Large, non-local corporations ... see labor as just another input cost to be purchased as cheaply as possible. The "profits" then are allocated to return on management and capital and are usually taken from the rural community. They go to the company's headquarters and are then sent to all corners of the globe to be reinvested in the food system.
One can ask the question, why were agriculturally based rural communities, with an ample natural-resource base, more economically viable than mining-based rural communities, which also had an ample natural resource base? The answer lies primarily with the economic structure of the major economic base. Increasingly, our agriculturally based communities, like regions with major poultry operations, are looking like mining communities."
Having an hourglass of production power also means the creation of giant facilities to produce our food as fast as possible. E. coli bacteria present in a giant shared sink with thousands of servings of spinach has the potential to do more harm than a similar, isolated incident on a small farm would.
In creating factorylike facilities to process and package our food, we are exponentially increasing the risks of food contamination. This is the single best argument for decentralizing the food system.
But yes, there is still yet another reason to bust up these trusts: Agribusiness has had excessive influence on our government. Represented by a billion-dollar lobby in Washington, agribusinesses have maintained a revolving door, bringing lobbyists, lawyers and board members into powerful public positions.
One of the other problems that arises when megacompanies begin to influence government in this way is that they then become "too big to fail," when we should be asking ourselves (to quote Mike Lux) if they were "too big to exist" in the first place.
However it happened, the facts are clear: Cargill, ADM, Monsanto, Tyson and Smithfield are probably breaking the law, and that law needs to be enforced.

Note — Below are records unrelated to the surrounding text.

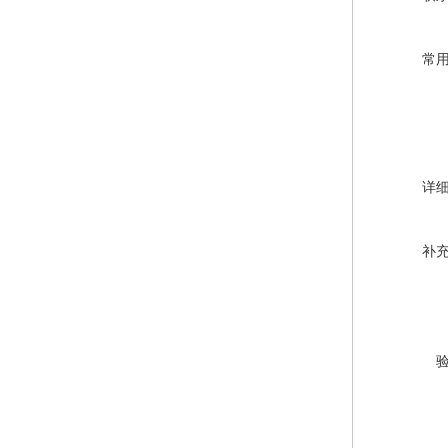
常
详
补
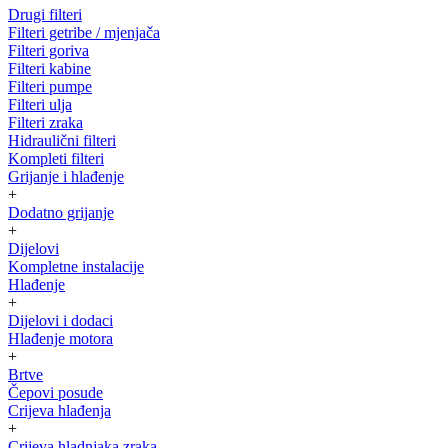
Drugi filteri
Filteri getribe / mjenjača
Filteri goriva
Filteri kabine
Filteri pumpe
Filteri ulja
Filteri zraka
Hidraulični filteri
Kompleti filteri
Grijanje i hlađenje
+
Dodatno grijanje
+
Dijelovi
Kompletne instalacije
Hlađenje
+
Dijelovi i dodaci
Hlađenje motora
+
Brtve
Čepovi posude
Crijeva hlađenja
+
Crijeva hladnjaka zraka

It may be that the government for too long has been complicit in creating predatory pricing via billions of dollars in subsidies handed out to the factory farmers of mostly genetically modified corn and soy, but I would like our new administration to take a good look at possible price fixing; aggressive marketing, especially to children; intimidation practices, including Monsanto's intimidation of farmers who have been found to have GMO contamination in their fields, also their intimidation of seed cleaners, and of previous governments; barriers to entry, for example, the assumption of massive amounts of debt on the part of the farmer to build CAFO facilities and thus getting trapped in a contractual agreement with Smithfield, Tyson, etc; and tying, for instance, Round-Up Ready seeds require the use of Round-Up pesticides, meaning that both markets are cornered by Monsanto.
It's time to admit that hyper-efficiency is not working. It may seem counterintuitive, but being a little less efficient creates room for checks and balances. We need redundancy and some fostered competition. It is the only way to assure the health of our nation and the safety of our food supply.